Initial release: September 18, 1992
WebP is an image format developed by Google, announced on September 30, 2010, designed to provide superior compression for web images in both lossy and lossless modes. The lossy mode is derived from the VP8 video codec's intra-frame coding (the same technology used in WebM video), applying block prediction, transform coding, and adaptive quantization to photographic content. The lossless mode uses a distinct algorithm combining predictive coding, color space transforms, backward reference to repeated pixel patterns, and entropy coding. WebP also supports alpha transparency in both modes — lossy WebP with transparency is unique among common web formats, offering semi-transparent images at much smaller sizes than PNG. The format supports animated sequences as well, providing a modern alternative to GIF with full-color support and dramatically better compression. One advantage is substantial file size reduction — lossy WebP produces images 25-35% smaller than JPEG at equivalent visual quality, and lossless WebP is typically 26% smaller than PNG, directly improving web page loading speed and reducing bandwidth costs. Universal browser support provides another key strength: Chrome, Firefox, Safari, Edge, and all mobile browsers now render WebP natively, achieving the broad adoption threshold needed for practical deployment. Google's core web infrastructure (Search, YouTube thumbnails, Gmail) uses WebP extensively, and the format is supported by major CDN platforms, CMS systems, and image processing services. WebP has established itself as the primary modern alternative to JPEG and PNG for web content.
Developer: Google
Initial release: September 30, 2010

Frequently Asked Questions

Why convert JPG to WebP?

WebP achieves smaller file sizes than JPG at equivalent visual quality — switching cuts page load times and saves bandwidth on image-heavy sites.

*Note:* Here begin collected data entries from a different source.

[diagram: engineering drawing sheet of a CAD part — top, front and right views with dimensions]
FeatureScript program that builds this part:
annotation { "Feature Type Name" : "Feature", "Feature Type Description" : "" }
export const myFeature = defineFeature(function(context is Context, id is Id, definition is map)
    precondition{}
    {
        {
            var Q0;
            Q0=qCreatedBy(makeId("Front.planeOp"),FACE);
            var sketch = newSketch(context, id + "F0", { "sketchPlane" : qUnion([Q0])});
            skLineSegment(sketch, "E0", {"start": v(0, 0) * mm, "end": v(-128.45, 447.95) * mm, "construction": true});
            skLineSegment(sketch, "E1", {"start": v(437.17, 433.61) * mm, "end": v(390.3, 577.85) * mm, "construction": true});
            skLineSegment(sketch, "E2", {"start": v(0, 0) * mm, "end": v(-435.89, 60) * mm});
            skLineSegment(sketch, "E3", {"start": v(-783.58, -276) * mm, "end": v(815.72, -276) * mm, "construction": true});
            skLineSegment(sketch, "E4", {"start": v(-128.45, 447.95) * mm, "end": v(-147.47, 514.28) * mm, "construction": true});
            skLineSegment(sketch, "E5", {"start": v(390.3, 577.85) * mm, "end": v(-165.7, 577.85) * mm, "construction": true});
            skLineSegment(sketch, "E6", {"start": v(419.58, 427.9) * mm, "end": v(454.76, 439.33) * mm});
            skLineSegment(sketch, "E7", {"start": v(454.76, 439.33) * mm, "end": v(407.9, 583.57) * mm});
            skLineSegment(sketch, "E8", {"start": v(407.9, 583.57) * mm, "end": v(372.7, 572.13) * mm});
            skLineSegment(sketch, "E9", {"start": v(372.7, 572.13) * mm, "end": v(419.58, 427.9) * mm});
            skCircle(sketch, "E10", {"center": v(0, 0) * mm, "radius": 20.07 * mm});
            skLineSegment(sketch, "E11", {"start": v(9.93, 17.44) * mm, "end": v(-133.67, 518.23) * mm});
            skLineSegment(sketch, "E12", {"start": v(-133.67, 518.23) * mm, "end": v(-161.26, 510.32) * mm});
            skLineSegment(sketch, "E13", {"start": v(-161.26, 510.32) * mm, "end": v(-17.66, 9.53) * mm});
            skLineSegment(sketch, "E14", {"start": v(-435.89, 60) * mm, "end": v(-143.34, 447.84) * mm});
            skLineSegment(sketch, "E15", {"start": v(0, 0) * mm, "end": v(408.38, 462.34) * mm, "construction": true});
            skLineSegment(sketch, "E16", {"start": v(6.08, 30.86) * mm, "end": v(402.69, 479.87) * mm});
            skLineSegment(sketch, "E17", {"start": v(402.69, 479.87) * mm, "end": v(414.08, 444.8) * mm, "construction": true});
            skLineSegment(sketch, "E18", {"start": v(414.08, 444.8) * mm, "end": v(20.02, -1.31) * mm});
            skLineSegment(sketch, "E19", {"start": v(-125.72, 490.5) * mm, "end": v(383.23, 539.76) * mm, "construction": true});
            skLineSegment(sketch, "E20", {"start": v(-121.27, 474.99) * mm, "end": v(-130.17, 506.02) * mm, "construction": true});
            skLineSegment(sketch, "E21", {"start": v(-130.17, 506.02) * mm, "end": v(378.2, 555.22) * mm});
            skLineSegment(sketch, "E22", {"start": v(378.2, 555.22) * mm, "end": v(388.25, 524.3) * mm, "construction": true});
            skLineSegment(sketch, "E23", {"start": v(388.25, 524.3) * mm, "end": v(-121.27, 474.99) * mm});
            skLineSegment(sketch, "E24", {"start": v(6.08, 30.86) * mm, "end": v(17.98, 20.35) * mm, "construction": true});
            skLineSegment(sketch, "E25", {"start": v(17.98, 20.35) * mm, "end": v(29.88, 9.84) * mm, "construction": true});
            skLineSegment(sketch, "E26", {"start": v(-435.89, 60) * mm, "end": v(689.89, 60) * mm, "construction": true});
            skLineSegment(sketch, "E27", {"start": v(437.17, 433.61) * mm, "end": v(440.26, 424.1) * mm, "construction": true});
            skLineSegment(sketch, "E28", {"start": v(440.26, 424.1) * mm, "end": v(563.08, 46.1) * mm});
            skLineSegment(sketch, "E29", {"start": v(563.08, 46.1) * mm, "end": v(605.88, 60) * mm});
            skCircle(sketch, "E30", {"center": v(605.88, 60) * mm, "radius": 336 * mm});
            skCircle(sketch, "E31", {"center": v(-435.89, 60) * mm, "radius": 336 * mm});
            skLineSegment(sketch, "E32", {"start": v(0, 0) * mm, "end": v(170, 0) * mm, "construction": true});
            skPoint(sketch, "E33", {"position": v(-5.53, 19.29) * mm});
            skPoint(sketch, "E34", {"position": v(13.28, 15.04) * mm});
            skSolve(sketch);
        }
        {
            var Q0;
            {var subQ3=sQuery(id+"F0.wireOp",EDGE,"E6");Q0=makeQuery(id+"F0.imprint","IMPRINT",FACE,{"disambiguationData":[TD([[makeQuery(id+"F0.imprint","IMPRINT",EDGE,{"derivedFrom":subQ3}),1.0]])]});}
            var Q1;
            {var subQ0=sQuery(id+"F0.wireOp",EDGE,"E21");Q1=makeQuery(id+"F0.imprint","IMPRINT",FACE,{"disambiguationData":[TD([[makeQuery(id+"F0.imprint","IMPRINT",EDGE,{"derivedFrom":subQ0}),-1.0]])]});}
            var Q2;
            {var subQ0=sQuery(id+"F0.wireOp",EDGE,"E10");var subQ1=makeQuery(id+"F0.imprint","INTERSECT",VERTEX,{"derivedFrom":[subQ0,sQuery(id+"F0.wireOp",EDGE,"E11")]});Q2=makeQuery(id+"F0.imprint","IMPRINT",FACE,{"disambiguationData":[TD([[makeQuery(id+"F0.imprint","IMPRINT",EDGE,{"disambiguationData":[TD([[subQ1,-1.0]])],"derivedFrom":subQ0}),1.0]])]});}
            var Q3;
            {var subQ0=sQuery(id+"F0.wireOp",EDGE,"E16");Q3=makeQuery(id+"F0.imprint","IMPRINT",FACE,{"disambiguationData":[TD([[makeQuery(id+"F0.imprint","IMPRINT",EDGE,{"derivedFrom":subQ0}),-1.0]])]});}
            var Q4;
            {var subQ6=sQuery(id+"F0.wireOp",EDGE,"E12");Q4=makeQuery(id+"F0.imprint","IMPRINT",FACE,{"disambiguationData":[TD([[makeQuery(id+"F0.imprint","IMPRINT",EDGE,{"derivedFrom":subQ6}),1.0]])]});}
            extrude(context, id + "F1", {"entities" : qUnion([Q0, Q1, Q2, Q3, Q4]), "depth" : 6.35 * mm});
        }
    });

What programs open WebP files?

Chrome, Firefox, Edge, Safari, and Opera display WebP natively. Desktop viewers like IrfanView, XnView, and GIMP also support the format.

Does WebP support transparency?

Yes — WebP handles alpha transparency, which JPG cannot. Converting gives you the option to work with transparent backgrounds afterward.

How much smaller are WebP files?

Typically 25-35% smaller than comparable JPG files at similar perceived quality, though exact savings depend on the image content.

Is this conversion lossless?

By default the conversion uses lossy WebP compression. You can select lossless mode if preserving every pixel matters more than file size.